A large part of this demand will need to be met by independent and department level creatives and studios. This means there is an opportunity to bring proven techniques, tools and lessons learned there into these new. Examples are the practice of keeping raw and finished content, archiving it throughout the workflow, and letting the creative team work together to speed up production times and avoid serial production bottlenecks. To achieve that, content production and collaboration must become much easier than it previously has been.
The constraints of legacy and hardware-centric storage designs
The biggest obstacle to speed up production times are legacy data storage architectures. Most enterprises continue to store their massive amount of data on systems that were designed over 20 years ago. To keep pace with the exponential data growth, especially with more and more unstructured data like high resolution media, audio, IoT-data or AI- and ML-data being created, the industry has “thrown hardware” at the problem.
To power the new era of digital business, a leap in technology and thinking is needed to remove the constraints of yesterday’s data centre. For new demanding workloads, low latency and tremendous IOPS are required, along with increased scalability and native cloud interoperability. One of the key building blocks of new solutions, built for the next era of content creation, is NVMe flash. Unlike traditional SAS and SATA, NVMe was specifically designed for solid-state memory, which makes it possible to process not only thousands but millions of concurrent operations. Without legacy storage hardware from spinning disk hard drives, data can flow onto and from NVMe drives as fast as the network connection can carry it. Now, organisations that create new demanding content for growing markets like VR/AR, gaming or VFX, will have to overcome inefficient content creation workflows and harness the full performance of NVMe if they want to be successful.

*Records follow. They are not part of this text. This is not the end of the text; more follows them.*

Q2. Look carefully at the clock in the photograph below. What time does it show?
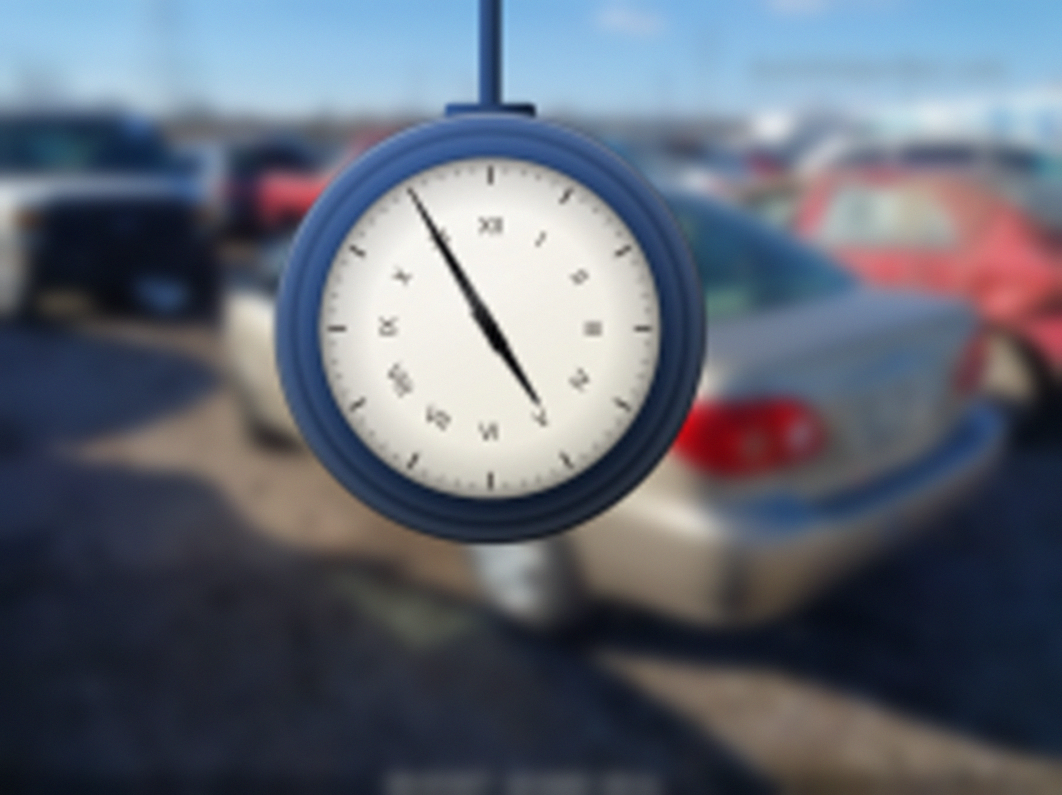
4:55
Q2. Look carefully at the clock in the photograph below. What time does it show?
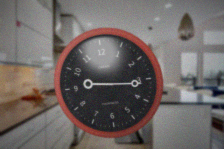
9:16
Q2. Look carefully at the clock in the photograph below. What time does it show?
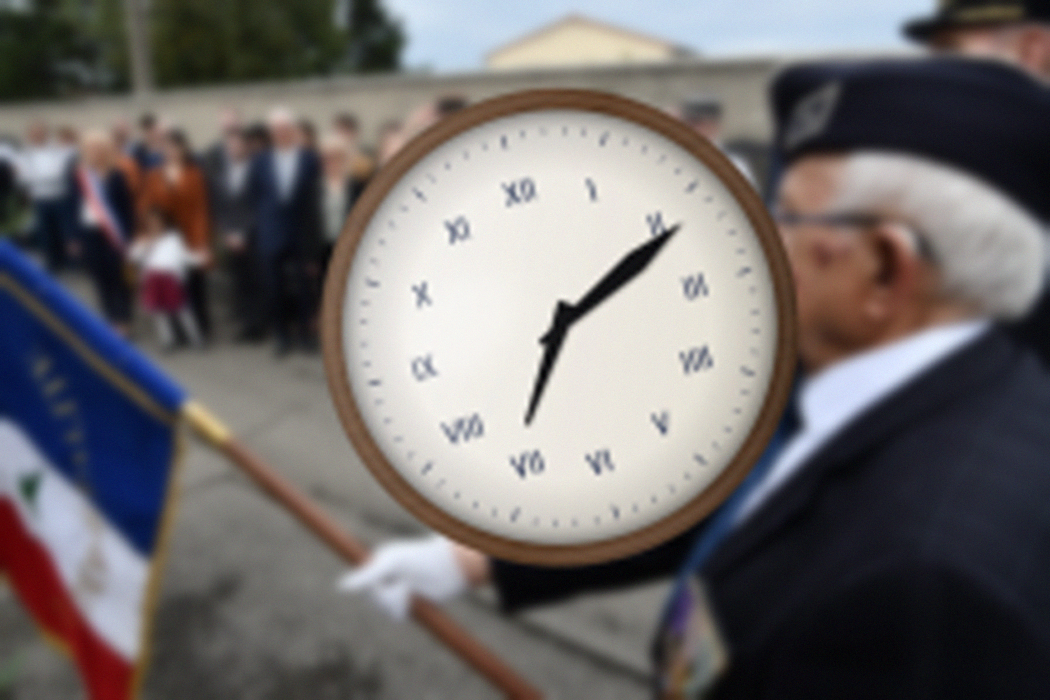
7:11
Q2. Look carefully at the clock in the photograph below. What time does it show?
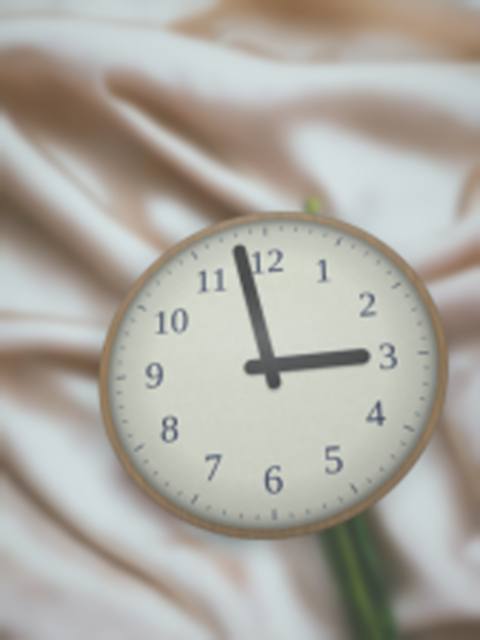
2:58
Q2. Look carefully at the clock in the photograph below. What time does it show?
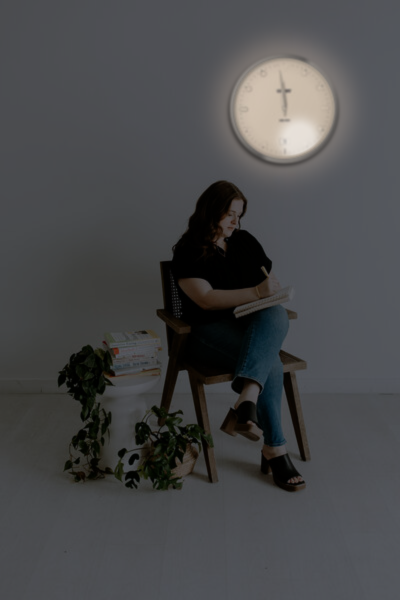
11:59
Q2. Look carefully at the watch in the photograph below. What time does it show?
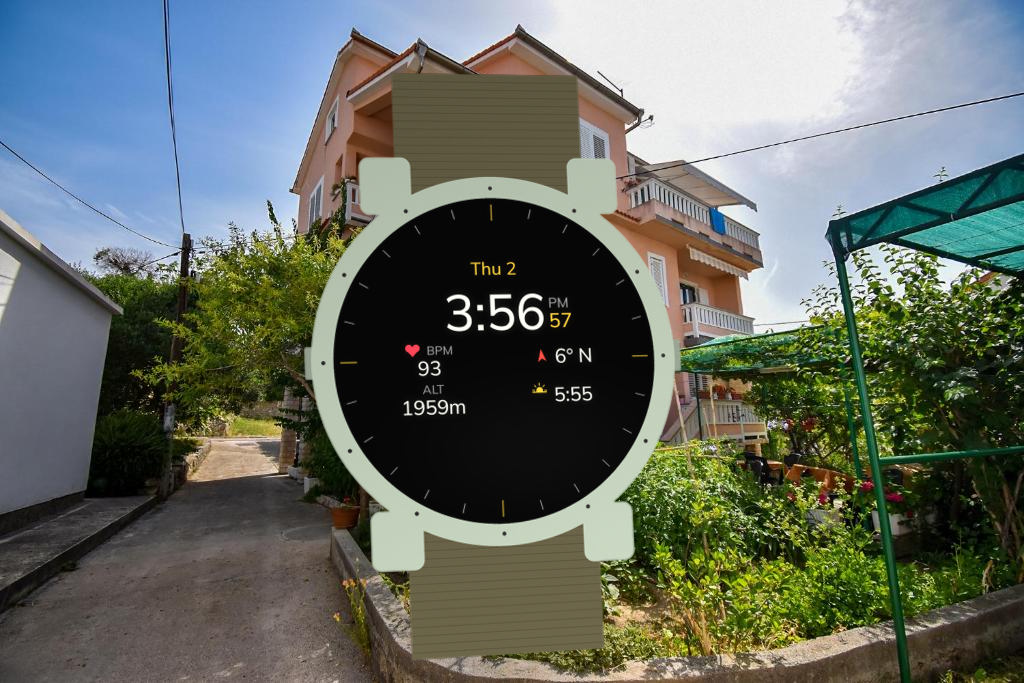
3:56:57
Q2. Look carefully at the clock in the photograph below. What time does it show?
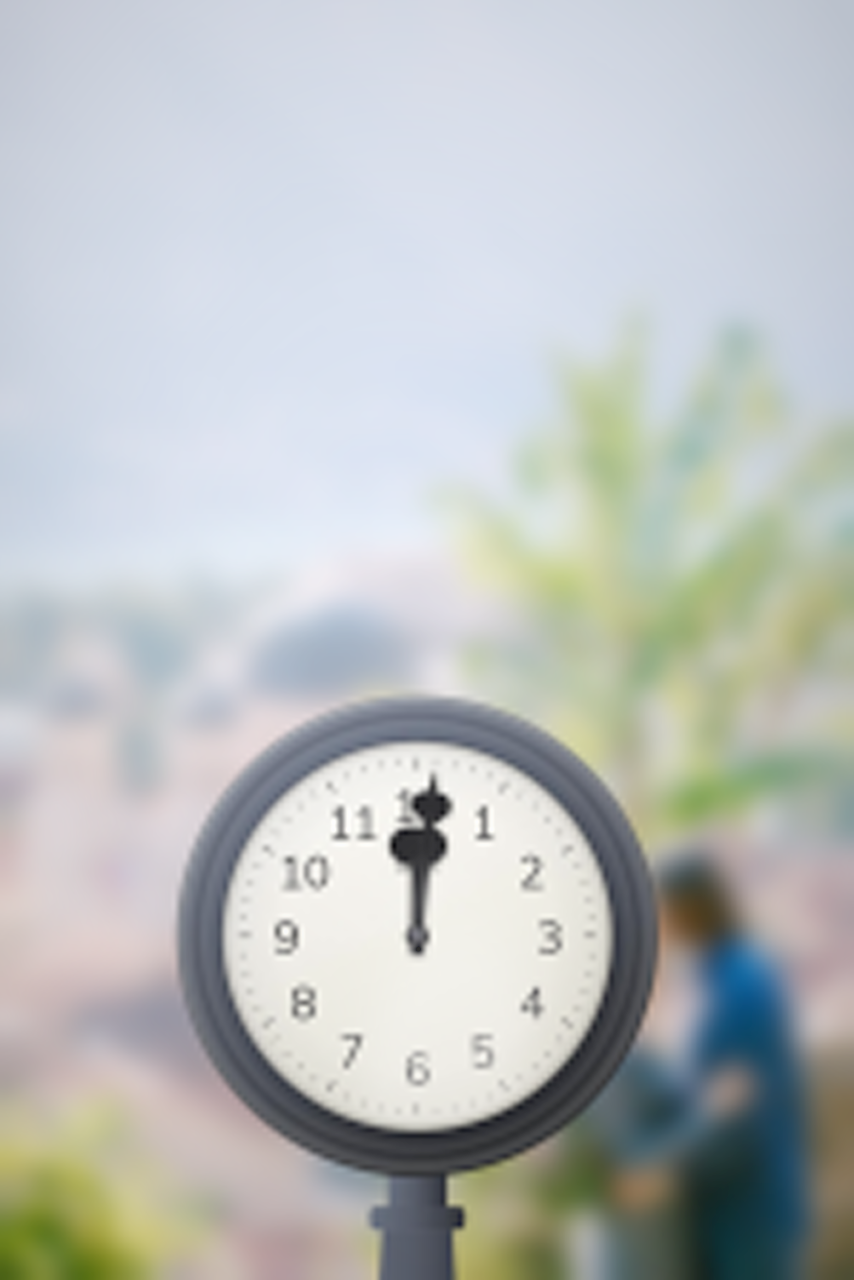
12:01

New era of creation needs new era of storage
The quickly growing markets for virtual reality, augmented reality, gaming, VFX and digital twinning are creating a huge demand for new high-definition content. Creators are constrained in creating that content by legacy and hardware-centric storage designs that were not designed to handle the massive scale of unstructured data in the modern storage era. The success of creatives in these emerging markets will not only depend on significant new developments in hardware but also on the software layer to improve and speed data management, data enrichment and workflow orchestration.